I should include the rest of the book’s warning. I used the default library re
that ships with Python, but the authors recommend if you’re serious about using regular expressions with Unicode,
… you should consider installing the third-party regex library which provides full support for Unicode case folding, as well as a variety of other interesting features, including approximate matching.
Related posts
[1] When I refer to “בר” as a regular expression, I mean the character sequence ב followed by ר, which your browser will display from right to left because it detects it as characters from a language written from right to left. Written in terms of Unicode code points this would be “\u05d1\u05e8”, the code point for ב followed by the code point for ר.
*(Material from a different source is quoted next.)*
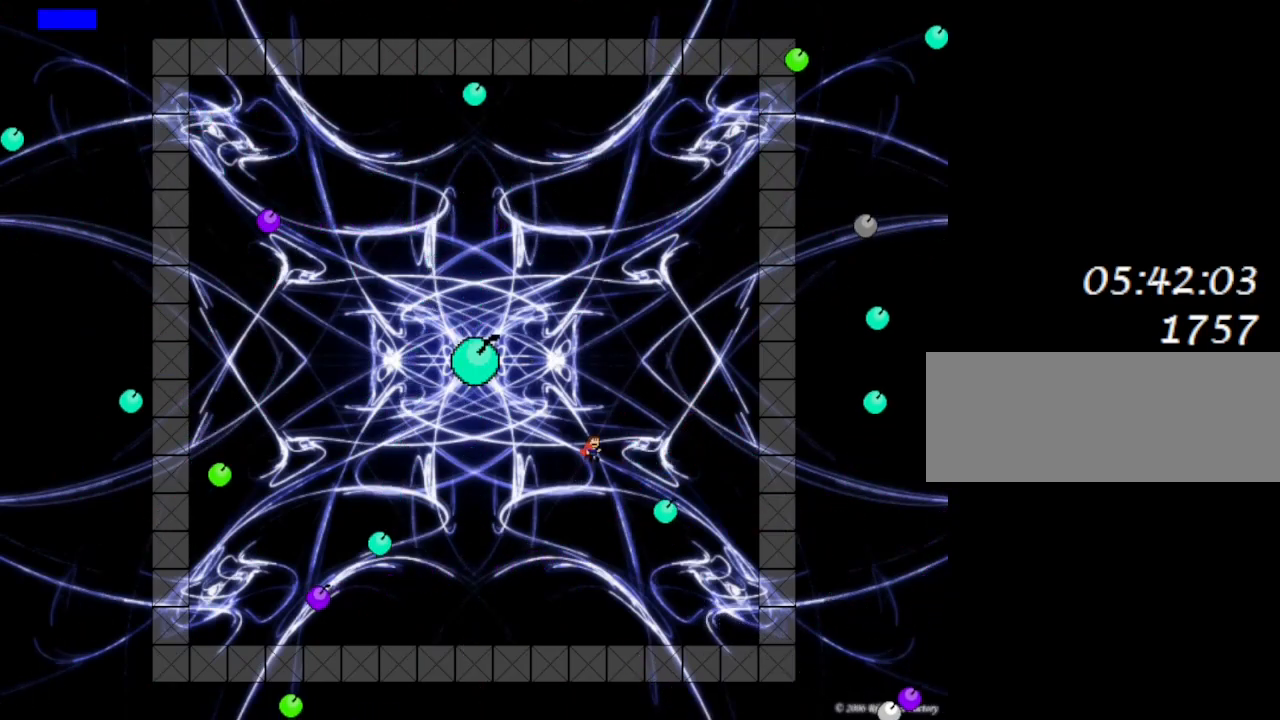
{"keys": ["right"], "events": [[133, "lrotate", "up"], [183, "lrotate", "down"], [367, "lrotate", "up"]]}
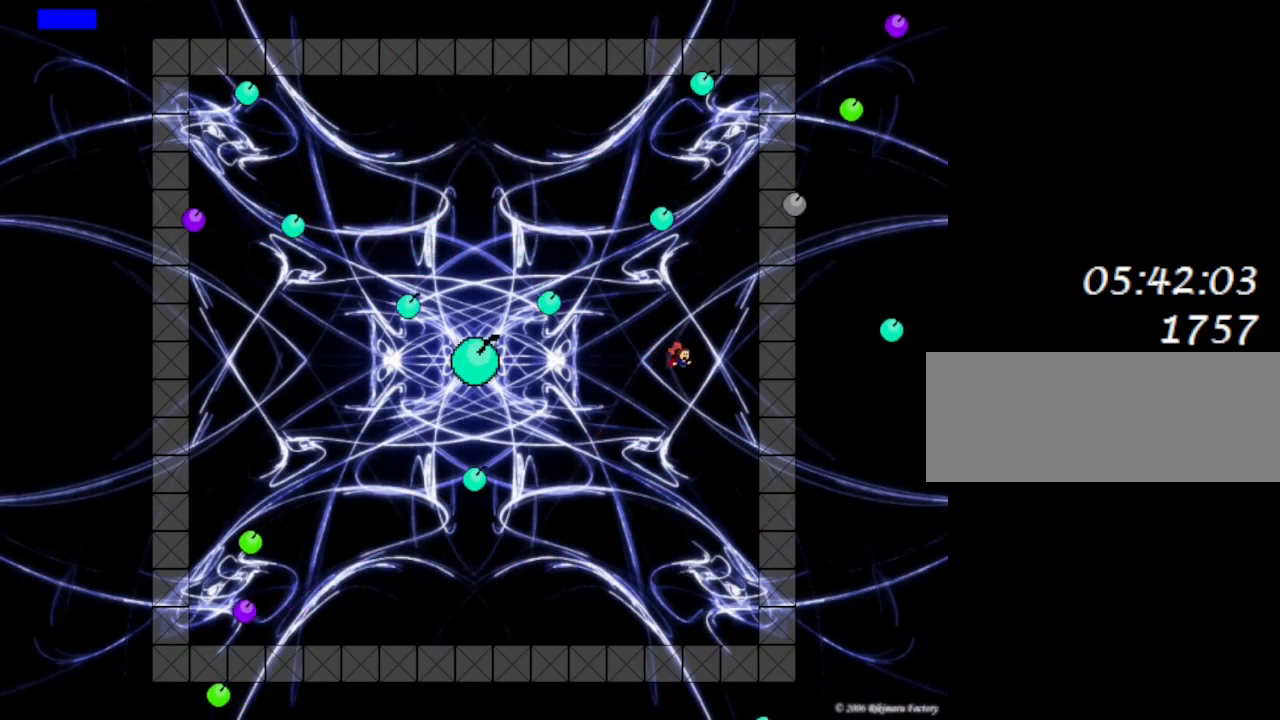
{"keys": ["lrotate", "z"], "events": [[83, "left", "down"], [117, "lrotate", "down"], [117, "right", "up"], [150, "z", "down"], [167, "lrotate", "up"], [183, "left", "up"], [217, "z", "up"], [283, "z", "down"], [350, "z", "up"], [417, "z", "down"], [500, "lrotate", "down"]]}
Similarly, the second regular expression could be written “\u05d1..\u05e8”. The two periods in the middle are just two instances of the regular expression symbol that matches any character. It’s a coincidence that dots (periods) are being used to match dots (the dagesh and the sheva).
My understanding is that Python bit the bullet, and represents all strings as 32-bit bytes internally, so working with Unicode in Python just works. It’s truly beautiful. Someone yelled at me to try Julia, and Julia seems to represent Unicode internally as UTF-8, that is, as a variable-width thing. (This is, of course, because the vast majority of data out there is 7-bit characters, and explaining to people that you have to use 32 bits for each of their 7-bit data items makes peoples’ heads explode. Until they try to actually work with variable width data, which is a seriously head-exploding thing to do.) And C++ has punted Unicode support to the some future version of the standard.
It’s a sad world when all you have to do to be truly beautiful is “just work”.
Very nice post!
unfortunately, it is למרבה and not לםרבה !
No one would use this form today.
It was left because the bible is holly and no one would change an obvious mistake made thousands of years ago. So it is just copied by practice.
The final forms of the letters originate from the ancient source of hebrew (Aramaic) and they were the first to be used. Only then came the other letters.
To use lemmatization you must replace like you did. It is a very good approach.
Thanks for posting this.
I doubt it was a mistake. The text has been meticulously preserved, and the deviation from normal grammar is egregious, so I expect there was a reason for using the final mem in the interior of a word.